### Brief
Could you retype the whole listing word for word and drop the images?

### Supplied material
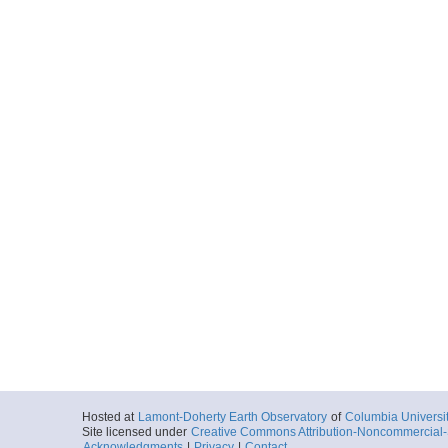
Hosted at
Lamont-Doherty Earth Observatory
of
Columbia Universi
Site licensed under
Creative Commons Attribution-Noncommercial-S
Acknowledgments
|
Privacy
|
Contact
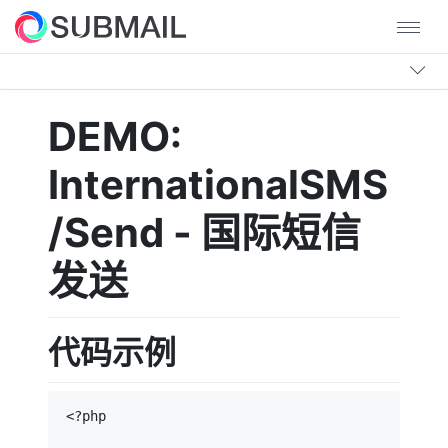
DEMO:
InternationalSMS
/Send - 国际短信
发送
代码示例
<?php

### Exercise result
Hosted at
Lamont-Doherty Earth Observatory
of
Columbia Universi
Site licensed under
Creative Commons Attribution-Noncommercial-S
Acknowledgments
|
Privacy
|
Contact
DEMO:
InternationalSMS
/Send - 国际短信
发送
代码示例
<?php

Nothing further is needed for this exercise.